§ **What you need to do**
Repeat the listing exactly, minus the pictures.
+++++
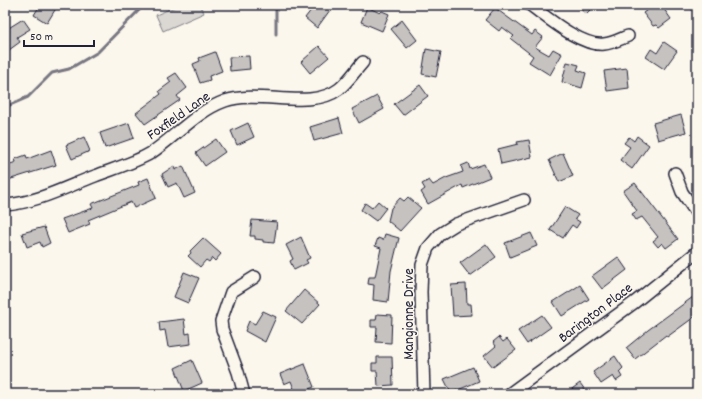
<svg xmlns="http://www.w3.org/2000/svg" width="702" height="399" font-family="Dekko,sans-serif">
  <style>
    .green { fill: #dbd8d3; stroke: #7e7d87 }
    .lines { fill: none; stroke-linecap: round; stroke-linejoin: round }
    .stream { stroke: #787681; stroke-width: 3 }
    .building { fill: #c6c2c0; stroke: #22223b }
    .minor-casing { stroke: #22223b; stroke-width: 14 }
    .minor { stroke: #fbf7ec; stroke-width: 11 }
    .labels { text-anchor: middle; stroke-width: 3; stroke-linejoin: round; paint-order: stroke }
    .street-label { font-size: 15px; fill: #22223b; stroke: #fbf7ec }
  </style>
  <rect width="100%" height="100%" fill="#fbf7ec"/>
  <filter id="ink" filterUnits="userSpaceOnUse"><feTurbulence type="fractalNoise" baseFrequency=".025" numOctaves="2"/><feDisplacementMap in="SourceGraphic" scale="8" xChannelSelector="R" yChannelSelector="G"/><feConvolveMatrix kernelMatrix="1 2 1 2 8 2 1 2 1" color-interpolation-filters="sRGB"/></filter>
  <g filter="url(#ink)">
    <polygon class="green" points="179,5 200,5 204,13 163,31 156,15"/>
    <g class="lines">
      <g class="stream">
        <polyline points="276,34 276,5"/>
        <polyline points="5,107 28,97 52,73 69,69 98,52 144,5"/>
      </g>
    </g>
    <g class="building">
      <polygon points="40,5 58,5 47,23 34,15"/>
      <polygon points="315,5 324,5 330,10 317,28 305,18"/>
      <polygon points="576,5 595,5 586,14"/>
      <polygon points="654,5 661,5 671,19 659,28 656,25 653,26 643,13"/>
      <polygon points="367,7 380,13 382,11 389,14 382,31 361,22"/>
      <polygon points="495,8 532,35 535,31 543,37 535,47 549,55 553,49 562,54 550,75 529,62 533,56 511,39 514,36 502,27 499,31 485,20"/>
      <polygon points="23,19 30,29 17,37 20,42 9,50 5,44 5,35 9,32 7,29"/>
      <polygon points="402,20 417,40 407,48 391,29"/>
      <polygon points="664,42 677,51 664,69 646,57 651,49 657,53"/>
      <polygon points="319,46 329,57 310,73 301,62"/>
      <polygon points="426,49 441,52 436,77 422,74"/>
      <polygon points="215,52 222,71 209,76 210,80 200,83 193,64 200,61 199,58"/>
      <polygon points="249,56 250,69 230,71 229,57"/>
      <polygon points="567,62 579,65 577,70 586,73 582,88 562,82"/>
      <polygon points="627,68 629,88 607,91 604,71"/>
      <polygon points="176,73 187,88 177,96 180,100 145,124 136,113 161,94 159,91 171,82 168,78"/>
      <polygon points="420,85 428,96 403,115 394,104"/>
      <polygon points="377,96 384,109 359,123 352,109"/>
      <polygon points="681,115 686,132 658,140 653,123"/>
      <polygon points="339,118 343,133 314,141 310,127"/>
      <polygon points="129,123 134,138 105,148 100,133"/>
      <polygon points="248,123 254,137 237,145 231,131"/>
      <polygon points="637,136 649,145 632,169 620,160 630,147 624,143 629,137 634,141"/>
      <polygon points="84,137 90,151 72,159 66,145"/>
      <polygon points="216,139 225,152 205,166 196,153"/>
      <polygon points="529,140 532,157 501,164 498,149 518,144 517,142"/>
      <polygon points="51,150 56,165 8,180 5,166 16,162 15,159 26,155 27,159"/>
      <polygon points="563,153 573,176 559,182 549,160"/>
      <polygon points="468,163 470,169 484,164 490,177 463,188 462,185 428,204 421,192 425,189 422,184 429,180 433,185 446,178 463,172 461,166"/>
      <polygon points="174,166 175,170 183,166 195,193 184,198 177,183 168,187 162,174"/>
      <polygon points="148,178 156,198 134,208 131,202 88,220 90,224 68,233 62,219 93,208 91,204 139,185 138,182"/>
      <polygon points="635,183 678,239 666,248 662,243 658,247 653,241 658,237 642,217 636,220 632,214 637,211 623,191"/>
      <polygon points="408,197 421,208 400,231 388,221 391,208 400,198 404,201"/>
      <polygon points="378,201 386,208 376,221 361,210 365,203 372,208"/>
      <polygon points="565,207 578,215 575,219 580,222 576,228 572,225 563,238 550,230"/>
      <polygon points="252,220 277,222 274,243 263,242 263,240 255,239 255,236 250,236"/>
      <polygon points="44,227 50,243 42,247 40,242 27,247 22,233"/>
      <polygon points="531,233 537,246 510,257 505,243"/>
      <polygon points="385,234 399,238 391,271 388,302 373,300 374,285 368,284 369,277 375,277 381,248 375,246 378,238 383,240"/>
      <polygon points="301,237 310,258 306,260 308,263 294,270 290,261 293,259 286,245"/>
      <polygon points="203,238 221,254 215,261 212,258 209,262 206,260 200,267 188,256 191,253 190,251"/>
      <polygon points="486,244 496,257 470,276 460,263"/>
      <polygon points="618,257 627,270 602,289 592,276"/>
      <polygon points="184,272 199,278 188,303 174,297"/>
      <polygon points="466,284 467,304 471,304 472,315 453,316 451,285"/>
      <polygon points="580,285 589,299 562,316 553,302"/>
      <polygon points="304,290 320,304 302,324 286,311"/>
      <polygon points="697,294 697,315 667,337 666,335 635,359 626,348 648,330"/>
      <polygon points="263,311 276,317 265,342 245,331 249,321 255,324"/>
      <polygon points="377,314 392,315 391,343 376,342 377,327 371,327 371,320 376,320"/>
      <polygon points="542,315 551,327 527,344 518,331"/>
      <polygon points="184,319 186,334 190,333 191,344 168,347 165,330 160,331 159,322"/>
      <polygon points="499,337 503,342 507,339 516,350 493,367 484,356 496,346 493,342"/>
      <polygon points="615,356 623,368 619,372 622,377 616,381 613,376 601,384 593,372"/>
      <polygon points="377,357 392,357 393,385 378,386 377,371 372,371 372,363 377,363"/>
      <polygon points="192,360 202,383 184,391 175,368"/>
      <polygon points="305,364 314,387 296,394 291,381 284,384 280,374"/>
      <polygon points="473,367 479,381 451,393 444,379"/>
      <polygon points="580,383 588,394 565,394"/>
    </g>
    <g class="lines">
      <defs>
        <g id="minor">
          <path d="M530,5C548,18 582,47 604,44C613,43 620,39 628,36"/>
          <polyline points="675,173 682,192 697,214"/>
          <path d="M5,205C36,203 66,187 95,176C113,169 134,163 151,153C176,136 197,111 225,101C259,89 310,111 339,89C348,82 355,71 363,62"/>
          <polyline points="244,394 238,372 222,329 221,321 231,292 255,277"/>
          <polyline points="424,394 421,292 422,265 428,248 440,234 456,224 524,200"/>
          <polyline points="509,394 635,302 697,252"/>
        </g>
      </defs>
      <use href="#minor" class="minor-casing"/>
      <use href="#minor" class="minor"/>
    </g>
  </g>
  <g class="labels">
    <g class="street-label">
      <text transform="translate(178 115) rotate(-35)" y="5">Foxfield Lane</text>
      <text transform="translate(595 312) rotate(-37)" y="5">Barington Place</text>
      <text transform="translate(408 314) rotate(-90)" y="5">Mangionne Drive</text>
    </g>
  </g>
  <rect width="702" height="399" fill="none" stroke="#fbf7ec" stroke-width="20"/>
  <rect x="10" y="10" width="682" height="379" fill="none" stroke="#22223b" stroke-width="1.5" filter="url(#ink)"/>
  <path d="M24 40v6h70v-6" fill="none" stroke="#22223b" stroke-width="2"/>
  <text x="30" y="40" font-size="12" fill="#22223b" stroke="#fbf7ec" stroke-width="3" paint-order="stroke">50 m</text>
</svg>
+++++
§ **Exercise result**
<svg xmlns="http://www.w3.org/2000/svg" width="702" height="399" font-family="Dekko,sans-serif">
  <style>
    .green { fill: #dbd8d3; stroke: #7e7d87 }
    .lines { fill: none; stroke-linecap: round; stroke-linejoin: round }
    .stream { stroke: #787681; stroke-width: 3 }
    .building { fill: #c6c2c0; stroke: #22223b }
    .minor-casing { stroke: #22223b; stroke-width: 14 }
    .minor { stroke: #fbf7ec; stroke-width: 11 }
    .labels { text-anchor: middle; stroke-width: 3; stroke-linejoin: round; paint-order: stroke }
    .street-label { font-size: 15px; fill: #22223b; stroke: #fbf7ec }
  </style>
  <rect width="100%" height="100%" fill="#fbf7ec"/>
  <filter id="ink" filterUnits="userSpaceOnUse"><feTurbulence type="fractalNoise" baseFrequency=".025" numOctaves="2"/><feDisplacementMap in="SourceGraphic" scale="8" xChannelSelector="R" yChannelSelector="G"/><feConvolveMatrix kernelMatrix="1 2 1 2 8 2 1 2 1" color-interpolation-filters="sRGB"/></filter>
  <g filter="url(#ink)">
    <polygon class="green" points="179,5 200,5 204,13 163,31 156,15"/>
    <g class="lines">
      <g class="stream">
        <polyline points="276,34 276,5"/>
        <polyline points="5,107 28,97 52,73 69,69 98,52 144,5"/>
      </g>
    </g>
    <g class="building">
      <polygon points="40,5 58,5 47,23 34,15"/>
      <polygon points="315,5 324,5 330,10 317,28 305,18"/>
      <polygon points="576,5 595,5 586,14"/>
      <polygon points="654,5 661,5 671,19 659,28 656,25 653,26 643,13"/>
      <polygon points="367,7 380,13 382,11 389,14 382,31 361,22"/>
      <polygon points="495,8 532,35 535,31 543,37 535,47 549,55 553,49 562,54 550,75 529,62 533,56 511,39 514,36 502,27 499,31 485,20"/>
      <polygon points="23,19 30,29 17,37 20,42 9,50 5,44 5,35 9,32 7,29"/>
      <polygon points="402,20 417,40 407,48 391,29"/>
      <polygon points="664,42 677,51 664,69 646,57 651,49 657,53"/>
      <polygon points="319,46 329,57 310,73 301,62"/>
      <polygon points="426,49 441,52 436,77 422,74"/>
      <polygon points="215,52 222,71 209,76 210,80 200,83 193,64 200,61 199,58"/>
      <polygon points="249,56 250,69 230,71 229,57"/>
      <polygon points="567,62 579,65 577,70 586,73 582,88 562,82"/>
      <polygon points="627,68 629,88 607,91 604,71"/>
      <polygon points="176,73 187,88 177,96 180,100 145,124 136,113 161,94 159,91 171,82 168,78"/>
      <polygon points="420,85 428,96 403,115 394,104"/>
      <polygon points="377,96 384,109 359,123 352,109"/>
      <polygon points="681,115 686,132 658,140 653,123"/>
      <polygon points="339,118 343,133 314,141 310,127"/>
      <polygon points="129,123 134,138 105,148 100,133"/>
      <polygon points="248,123 254,137 237,145 231,131"/>
      <polygon points="637,136 649,145 632,169 620,160 630,147 624,143 629,137 634,141"/>
      <polygon points="84,137 90,151 72,159 66,145"/>
      <polygon points="216,139 225,152 205,166 196,153"/>
      <polygon points="529,140 532,157 501,164 498,149 518,144 517,142"/>
      <polygon points="51,150 56,165 8,180 5,166 16,162 15,159 26,155 27,159"/>
      <polygon points="563,153 573,176 559,182 549,160"/>
      <polygon points="468,163 470,169 484,164 490,177 463,188 462,185 428,204 421,192 425,189 422,184 429,180 433,185 446,178 463,172 461,166"/>
      <polygon points="174,166 175,170 183,166 195,193 184,198 177,183 168,187 162,174"/>
      <polygon points="148,178 156,198 134,208 131,202 88,220 90,224 68,233 62,219 93,208 91,204 139,185 138,182"/>
      <polygon points="635,183 678,239 666,248 662,243 658,247 653,241 658,237 642,217 636,220 632,214 637,211 623,191"/>
      <polygon points="408,197 421,208 400,231 388,221 391,208 400,198 404,201"/>
      <polygon points="378,201 386,208 376,221 361,210 365,203 372,208"/>
      <polygon points="565,207 578,215 575,219 580,222 576,228 572,225 563,238 550,230"/>
      <polygon points="252,220 277,222 274,243 263,242 263,240 255,239 255,236 250,236"/>
      <polygon points="44,227 50,243 42,247 40,242 27,247 22,233"/>
      <polygon points="531,233 537,246 510,257 505,243"/>
      <polygon points="385,234 399,238 391,271 388,302 373,300 374,285 368,284 369,277 375,277 381,248 375,246 378,238 383,240"/>
      <polygon points="301,237 310,258 306,260 308,263 294,270 290,261 293,259 286,245"/>
      <polygon points="203,238 221,254 215,261 212,258 209,262 206,260 200,267 188,256 191,253 190,251"/>
      <polygon points="486,244 496,257 470,276 460,263"/>
      <polygon points="618,257 627,270 602,289 592,276"/>
      <polygon points="184,272 199,278 188,303 174,297"/>
      <polygon points="466,284 467,304 471,304 472,315 453,316 451,285"/>
      <polygon points="580,285 589,299 562,316 553,302"/>
      <polygon points="304,290 320,304 302,324 286,311"/>
      <polygon points="697,294 697,315 667,337 666,335 635,359 626,348 648,330"/>
      <polygon points="263,311 276,317 265,342 245,331 249,321 255,324"/>
      <polygon points="377,314 392,315 391,343 376,342 377,327 371,327 371,320 376,320"/>
      <polygon points="542,315 551,327 527,344 518,331"/>
      <polygon points="184,319 186,334 190,333 191,344 168,347 165,330 160,331 159,322"/>
      <polygon points="499,337 503,342 507,339 516,350 493,367 484,356 496,346 493,342"/>
      <polygon points="615,356 623,368 619,372 622,377 616,381 613,376 601,384 593,372"/>
      <polygon points="377,357 392,357 393,385 378,386 377,371 372,371 372,363 377,363"/>
      <polygon points="192,360 202,383 184,391 175,368"/>
      <polygon points="305,364 314,387 296,394 291,381 284,384 280,374"/>
      <polygon points="473,367 479,381 451,393 444,379"/>
      <polygon points="580,383 588,394 565,394"/>
    </g>
    <g class="lines">
      <defs>
        <g id="minor">
          <path d="M530,5C548,18 582,47 604,44C613,43 620,39 628,36"/>
          <polyline points="675,173 682,192 697,214"/>
          <path d="M5,205C36,203 66,187 95,176C113,169 134,163 151,153C176,136 197,111 225,101C259,89 310,111 339,89C348,82 355,71 363,62"/>
          <polyline points="244,394 238,372 222,329 221,321 231,292 255,277"/>
          <polyline points="424,394 421,292 422,265 428,248 440,234 456,224 524,200"/>
          <polyline points="509,394 635,302 697,252"/>
        </g>
      </defs>
      <use href="#minor" class="minor-casing"/>
      <use href="#minor" class="minor"/>
    </g>
  </g>
  <g class="labels">
    <g class="street-label">
      <text transform="translate(178 115) rotate(-35)" y="5">Foxfield Lane</text>
      <text transform="translate(595 312) rotate(-37)" y="5">Barington Place</text>
      <text transform="translate(408 314) rotate(-90)" y="5">Mangionne Drive</text>
    </g>
  </g>
  <rect width="702" height="399" fill="none" stroke="#fbf7ec" stroke-width="20"/>
  <rect x="10" y="10" width="682" height="379" fill="none" stroke="#22223b" stroke-width="1.5" filter="url(#ink)"/>
  <path d="M24 40v6h70v-6" fill="none" stroke="#22223b" stroke-width="2"/>
  <text x="30" y="40" font-size="12" fill="#22223b" stroke="#fbf7ec" stroke-width="3" paint-order="stroke">50 m</text>
</svg>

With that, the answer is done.